Vivemos numa democracia virtual. Um lugar onde todos têm direitos, mas responsabilidades são ignoradas, parecendo um asilo ou um circo decadente. O infame “jeitinho”, nossa suposta malandragem, nos afunda cada vez mais enquanto nos gabamos como se ainda fôssemos respeitados pelas conquistas de Pelé e Ayrton Senna, únicos heróis nacionais indiscutíveis. 

 

O gigante adormecido ainda ronca alto no berço esplêndido do país do futuro. Talvez um dia acorde, e os bons finalmente tomem as rédeas, aproveitando nossa abundância natural, em vez de reduzi-la a apenas mais uma nota triste do chorinho que se repete.

 

Mas tenha cuidado: se sábado você resolver almoçar uma feijoada e for pego numa blitz após tomar dois goles de caipirinha, prepare-se para uma multa salgada de quase R$ 3 mil e a perda da carteira de motorista. Se optar por drogas mais pesadas, talvez nem lhe incomodem.

 

Porém se você tem menos de 18 anos, pode até cometer crimes como atropelar, roubar, assaltar, estuprar e matar, sem muitas consequências, pelo menos se as redes sociais não derem visibilidade ao caso. Mesmo se estiver pilotando um Porsche, em velocidade superior três vezes à permitida na via.

 

E se possui uma arma em casa (eu não tenho, vou logo avisando!), mesmo que seja um estilingue ou um canivete, e acertar as nádegas do sujeito que invadiu o seu quintal para fazer sabe-se lá o quê, você vai responder por tentativa de homicídio e pagará indenização à vítima por danos físicos e morais.

 

Mas preste atenção: se o invasor for menor de idade, só Jesus na causa!
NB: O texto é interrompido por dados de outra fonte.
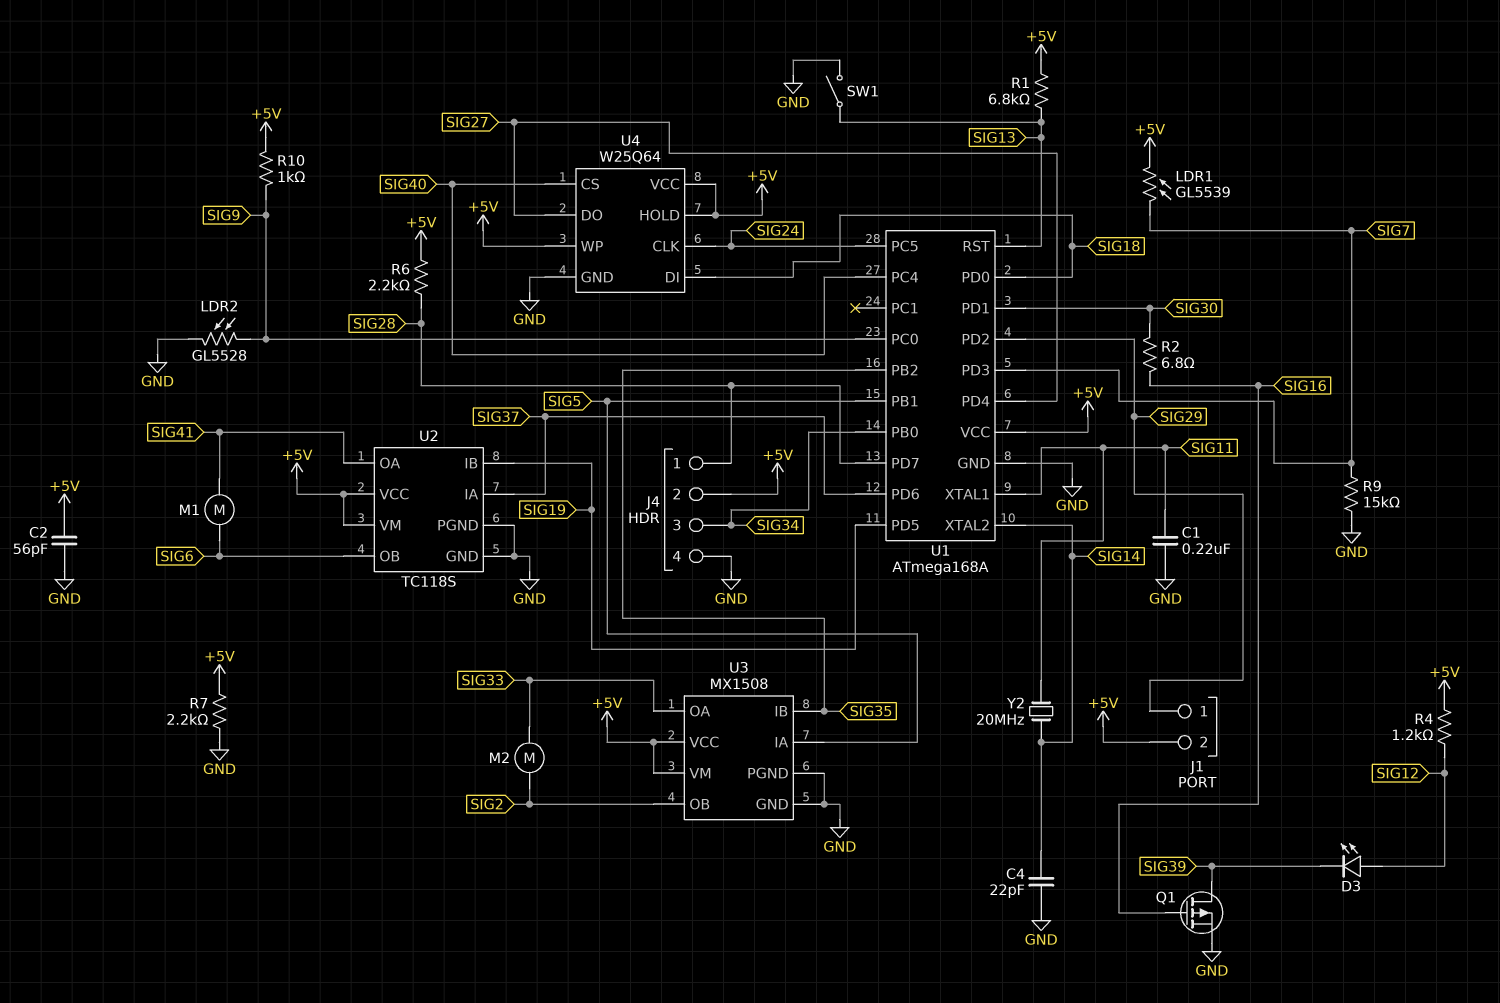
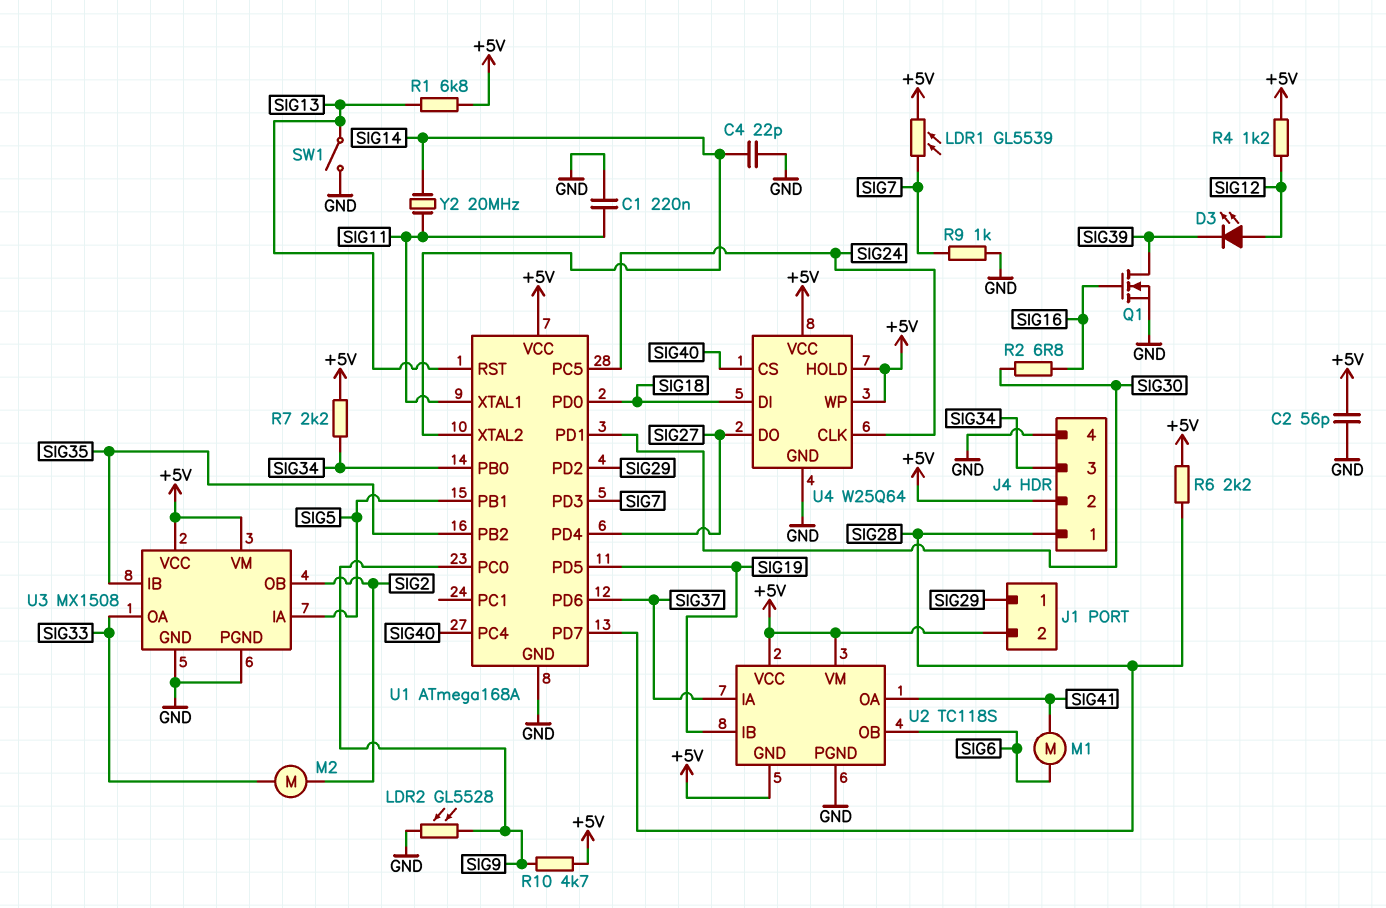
Q1: PMOS (G SIG16, D SIG39, S GND) -> NMOS (G SIG16, D SIG39, S GND)
R7: 2.2k (+5V, GND) -> 2.2k (+5V, SIG34)
R9: 15k (GND, SIG7) -> 1k (GND, SIG7)
R10: 1k (+5V, SIG9) -> 4.7k (+5V, SIG9)
U2 pin GND: GND -> +5V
E se estiver desarmado, você estará perdido! Vai ser acusado de tentativa de homicídio doloso e qualificado, por motivo indecoroso, infame ou torpe. 

 

Portanto, tome nota: antes de reagir (argumentando “tolices” como a defesa de filhas e netas), pergunte educadamente o que ele deseja, se está armado e se por acaso possui cédula de identidade, título de eleitor ou passaporte provando que já fez 18 anos. 

 

Mas veja bem: antes de sair por aí repetindo que cada povo continua experimentando do inferno que merece, faça a sua parte: berre até ficar rouco cobrando políticas de segurança pública que integrem ações sociais, como programas de educação e profissionalização para jovens em risco, além de reformas no sistema de justiça que busquem a reintegração, em vez de apenas punição (sobretudo para pobre, preto e puta).

 

Se, mesmo assim, você acha que estou exagerando e que “desta vez vai ser diferente”, quem sou eu para duvidar? Quem sabe o chorinho monótono que ecoa por aqui ganha novas notas e vira um "Pedacinho do céu". Sem tantas contradições, por favor!